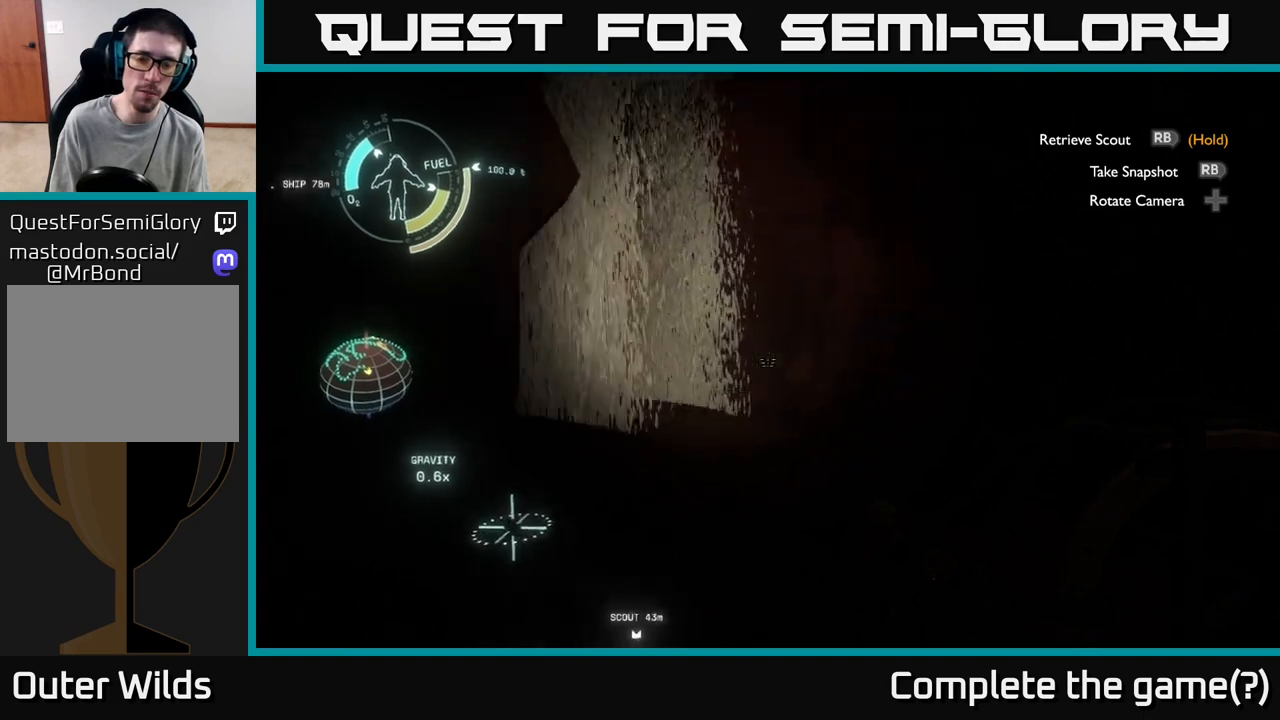
{"buttons": [], "left_stick": "up", "right_stick": "left", "events": [[67, "left_stick", "center"], [217, "right_stick", "center"], [350, "left_stick", "up-left"], [433, "right_stick", "left"], [483, "left_stick", "up"]]}
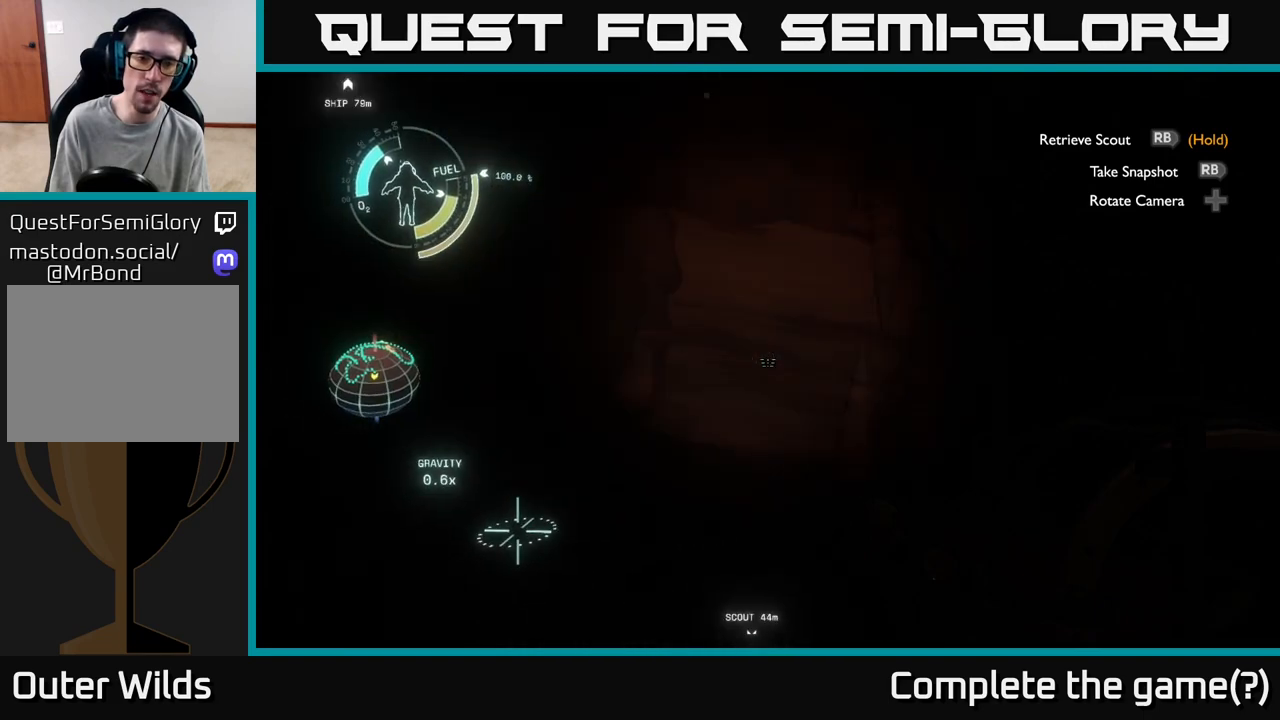
{"buttons": [], "left_stick": "up-right", "right_stick": "left", "events": [[150, "left_stick", "up-right"]]}
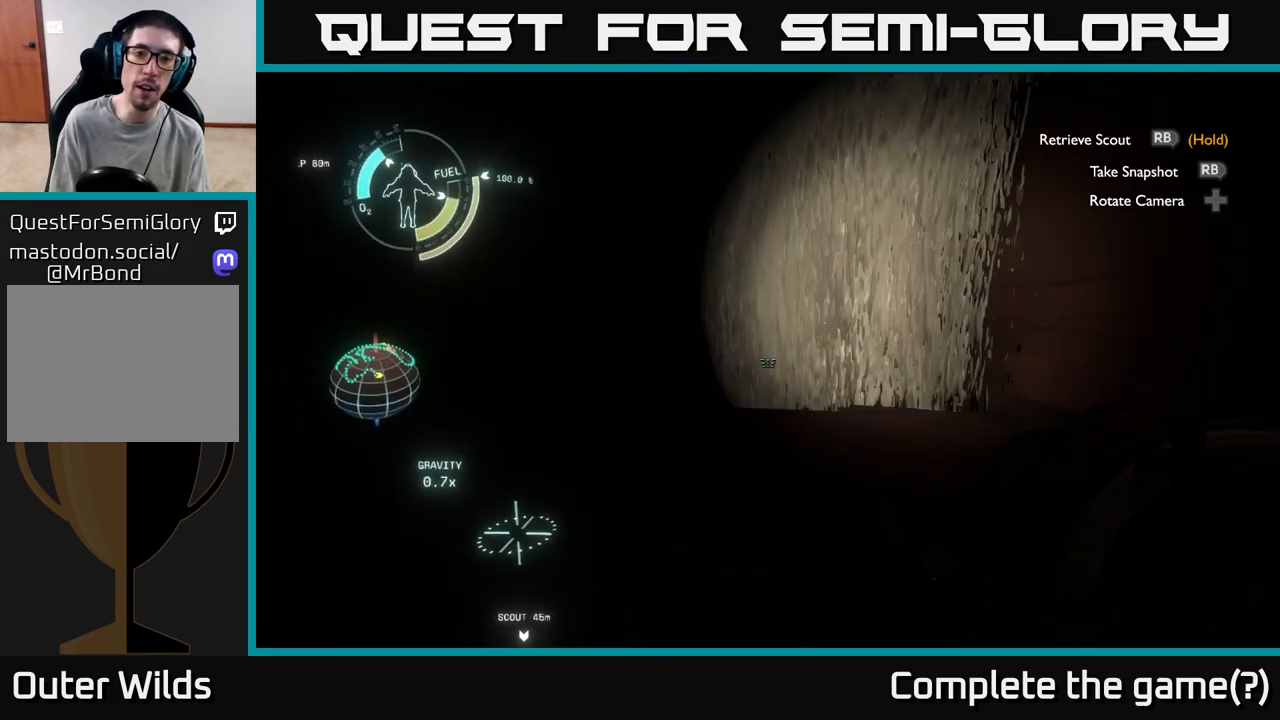
{"buttons": [], "left_stick": "up", "right_stick": "up-left", "events": [[33, "right_stick", "center"], [350, "left_stick", "up"], [417, "right_stick", "up-left"]]}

____________________

Required action | Skip the images and set down the rest of the data unchanged.

The completed task |
{"buttons": [], "left_stick": "up", "right_stick": "left", "events": [[67, "left_stick", "center"], [217, "right_stick", "center"], [350, "left_stick", "up-left"], [433, "right_stick", "left"], [483, "left_stick", "up"]]}
{"buttons": [], "left_stick": "up-right", "right_stick": "left", "events": [[150, "left_stick", "up-right"]]}
{"buttons": [], "left_stick": "up", "right_stick": "up-left", "events": [[33, "right_stick", "center"], [350, "left_stick", "up"], [417, "right_stick", "up-left"]]}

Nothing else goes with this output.